What the exercise asks: In the issue report below, what does the workflow /output endpoint return for an invocation that is still in flight?

-
Notifications
You must be signed in to change notification settings - Fork 137
Description
Summary
The workflow /output endpoint (GET /restate/workflow/{service}/{key}/output) can return a spurious HTTP 404 "invocation not found" for a workflow that has already completed. This occurs during partition reconfiguration when the request is routed to a node whose partition processor has not yet replayed the log entries containing the invocation.
This is not just a test instability — it is a correctness issue that can affect production clusters during partition rebalancing.
Observed Failure
- Test run: https://github.com/restatedev/restate/actions/runs/23308947715/job/67792723984
- Test:
threeNodes => WorkflowAPI => Set and resolve durable promise leads to completion - Error:
IngressException: [GET .../output][Status: 404] invocation not found
Root Cause Analysis
The code path
The /output endpoint uses GetInvocationOutputResponseMode::ReplyIfNotReady, which is the correct mode for non-blocking output queries (returning HTTP 470 "not ready" for in-flight invocations, as opposed to /attach which blocks). However, the ReplyIfNotReady path performs a bare point-read against the local partition store with no leadership check:
crates/ingress-http/src/handler/workflow.rs:109— callsdispatcher.get_invocation_output()crates/ingress-http/src/rpc_request_dispatcher.rs:130— wraps in retry loop (execute_rpc(is_idempotent=true, ...))crates/core/src/worker_api/partition_processor_rpc_client.rs:340— resolves partition → target node, sends RPC withReplyIfNotReadycrates/core/src/partitions.rs:42-54—get_node_by_partition()prefers known leader, falls back to any alive nodecrates/worker/src/partition/rpc/get_invocation_output.rs:136-141—ReplyIfNotReadymode does direct point-read fromself.storagecrates/worker/src/partition/rpc/get_invocation_output.rs:70-73— readsinvocation_status; ifFree(no record) → returnsNotFound
The problem: stale reads from non-leader partition processors
The ReplyIfNotReady mode is needed — it provides the correct non-blocking semantics for /output. The problem is that the point-read it performs has no guard against serving stale data:
-
No leadership check: The point-read is served by whichever partition processor receives the RPC, including followers whose local store may be arbitrarily behind. (
get_invocation_output.rs:136-141) -
NotFoundisOk, notErr: The responseOk(NotFound)passes through the ingress retry layer without being retried, because retries only fire onErr. (partition_processor_rpc_client.rs:350,rpc_request_dispatcher.rs:58-73)

Data supplied:
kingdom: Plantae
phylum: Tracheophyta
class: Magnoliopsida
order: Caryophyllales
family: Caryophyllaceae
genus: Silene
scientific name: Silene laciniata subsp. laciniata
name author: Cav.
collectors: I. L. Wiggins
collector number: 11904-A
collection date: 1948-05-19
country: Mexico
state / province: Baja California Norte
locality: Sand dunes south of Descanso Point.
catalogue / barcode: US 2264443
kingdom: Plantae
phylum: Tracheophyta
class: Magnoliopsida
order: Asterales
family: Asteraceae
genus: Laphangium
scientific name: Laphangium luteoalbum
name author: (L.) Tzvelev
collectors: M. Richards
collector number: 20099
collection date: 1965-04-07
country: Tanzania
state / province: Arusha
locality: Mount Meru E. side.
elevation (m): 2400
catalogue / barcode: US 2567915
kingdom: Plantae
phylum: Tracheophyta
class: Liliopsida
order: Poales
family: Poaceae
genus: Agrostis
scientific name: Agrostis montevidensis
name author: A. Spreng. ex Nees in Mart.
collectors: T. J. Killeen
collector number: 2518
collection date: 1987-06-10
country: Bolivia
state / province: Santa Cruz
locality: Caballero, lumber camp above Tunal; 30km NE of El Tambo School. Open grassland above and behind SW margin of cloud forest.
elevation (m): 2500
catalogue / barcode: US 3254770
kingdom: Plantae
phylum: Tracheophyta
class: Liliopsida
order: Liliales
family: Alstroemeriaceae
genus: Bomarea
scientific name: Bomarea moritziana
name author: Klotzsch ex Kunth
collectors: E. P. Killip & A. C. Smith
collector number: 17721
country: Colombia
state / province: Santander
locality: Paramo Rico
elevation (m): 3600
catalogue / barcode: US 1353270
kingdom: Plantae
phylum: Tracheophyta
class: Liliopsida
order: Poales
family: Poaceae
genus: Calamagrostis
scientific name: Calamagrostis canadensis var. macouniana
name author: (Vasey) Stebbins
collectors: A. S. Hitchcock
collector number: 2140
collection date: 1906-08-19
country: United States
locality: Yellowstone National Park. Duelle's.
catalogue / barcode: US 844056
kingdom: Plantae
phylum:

The response: HTTP 470 "not ready".